Buried deep in the lower strata of Hollywood's sub-sub-genres is the 'really shitty day' movie. Previous examples include Joel Schumacher's Falling Down, Walter Hill's The Warriors and Martin Scorsese's underrated After Hours. The rules are simple: take one or more characters whose plans for the next 24 hours seem pretty simple, add one random and apparently insignificant element into the mix - a lost bank note, a traffic jam - and watch their lives unravel like so many loose-knit sweaters in a briar patch.
Changing Lanes is a superior example of the species. Here the hubristic characters are a father (Jackson) who is pursuing the last hope of his otherwise kaput marriage, and an ambitious young lawyer (Affleck), desperate to impress his intimidating boss (Sydney Pollack). The catalyst for their downfall is a minor fender-bender on a rainy New York morning.
Screenwriters Taylor and Tolkin (respectively, Woody Allen's production assistant and screenwriter of The Player) have wrought an intricate screenplay full of misdirection and surprising hairpin twists. Michell's direction is precise and understated, a world away from the cloying sentiment he drizzled over Notting Hill.

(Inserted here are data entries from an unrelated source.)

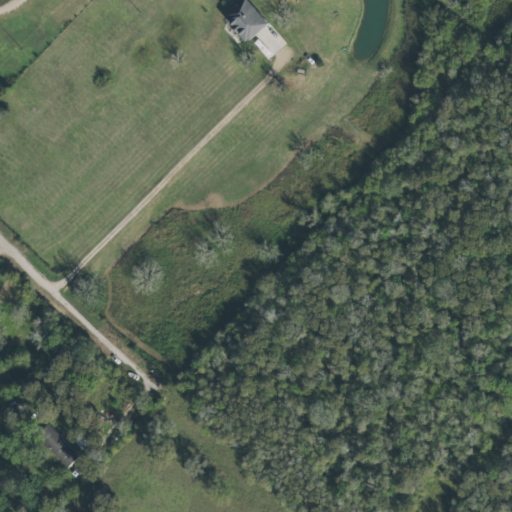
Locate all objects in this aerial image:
building: (242, 19)
road: (167, 180)
road: (75, 318)
road: (109, 426)
building: (55, 444)
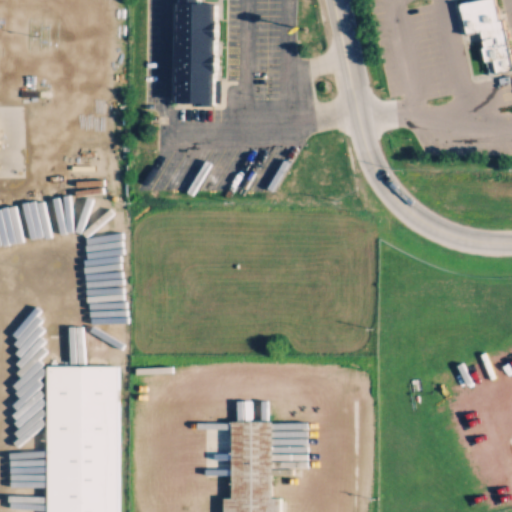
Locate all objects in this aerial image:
road: (334, 7)
road: (336, 7)
building: (489, 31)
road: (340, 39)
building: (198, 51)
road: (304, 126)
road: (390, 192)
road: (255, 387)
road: (496, 424)
building: (85, 436)
building: (253, 468)
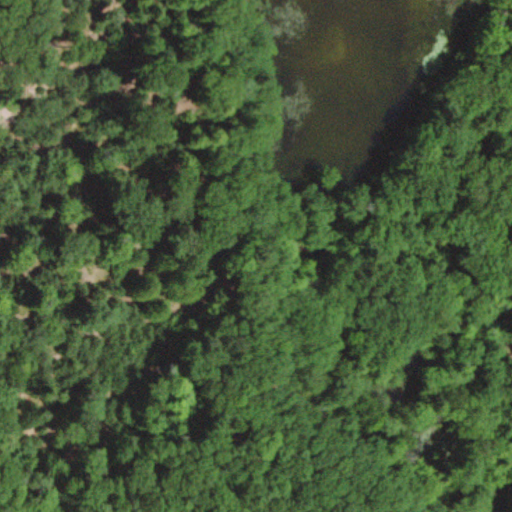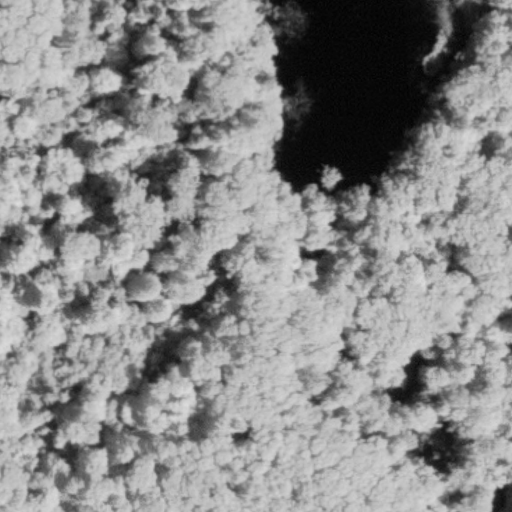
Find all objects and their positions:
park: (256, 256)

But what's really impressive about the film is that the two central characters being put through the emotional wringer are neither all-hero nor all-villain, as might be expected from a studio movie with two big-name stars. Instead, Banek and Gipson are stressed, flawed human beings trying to survive the urban pressures of New York at different ends of the social spectrum.
Jackson gives an intense, discomforting edge to a character which otherwise could easily have been a cardboard cut-out 'recovering alcoholic with issues'. At one point he brutally beats a couple of two-bit racists, seeming not to know or care when to stop, and giving the audience cause to wonder whether his wife's decision to abandon him might have been the right one: he's a cloud of nebulous rage.

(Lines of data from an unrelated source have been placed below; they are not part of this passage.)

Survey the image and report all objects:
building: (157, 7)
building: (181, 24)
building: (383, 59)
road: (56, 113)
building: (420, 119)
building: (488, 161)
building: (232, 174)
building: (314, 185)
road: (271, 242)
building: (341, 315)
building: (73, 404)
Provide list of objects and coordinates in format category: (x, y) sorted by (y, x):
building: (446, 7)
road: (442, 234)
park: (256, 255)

Equally, Affleck's character is not a stereotyped grasping yuppie. His depiction of a youthful WASP-ish attorney draws on the slight sleaziness he showed in Boiler Room and Mall Rats, but it's tempered by an increasingly horrified awareness of his dizzying spiral into corruption and vengeance. It may be the best performance of his career so far and he, together with Amanda Peet as his wife, deliver one of the movie's high-points - a restaurant scene in which he discovers his marriage is not built on the foundations he thought. It's as icy a representation of cynical corruption as anything by Neil LaBute, and one of the best scenes in any movie this year.

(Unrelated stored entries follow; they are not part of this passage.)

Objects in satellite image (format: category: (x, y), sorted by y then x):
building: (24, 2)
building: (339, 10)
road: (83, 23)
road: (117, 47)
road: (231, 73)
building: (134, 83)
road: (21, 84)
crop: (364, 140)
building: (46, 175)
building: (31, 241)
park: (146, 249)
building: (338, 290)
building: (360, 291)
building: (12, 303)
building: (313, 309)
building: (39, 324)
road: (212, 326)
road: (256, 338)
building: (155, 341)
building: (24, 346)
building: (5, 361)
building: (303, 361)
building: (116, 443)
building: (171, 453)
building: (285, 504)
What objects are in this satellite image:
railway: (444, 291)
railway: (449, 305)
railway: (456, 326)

But, like its protagonists, Changing Lanes has a flaw - a precision-tooled Hollywood ending which has all the sophistication of a Sesame Street homily. Look, it says, if we could only just all sit down and talk, maybe we could learn to co-operate... It's a pity, since the film has otherwise watched - with an ironic, appalled fascination - what otherwise sane individuals are capable of doing to each other in extremis, and this too-neat ending has the necrotic whiff of focus group response cards and studio cowardice. Apart from that probably inevitable disappointment, this is a gripping, intelligent film.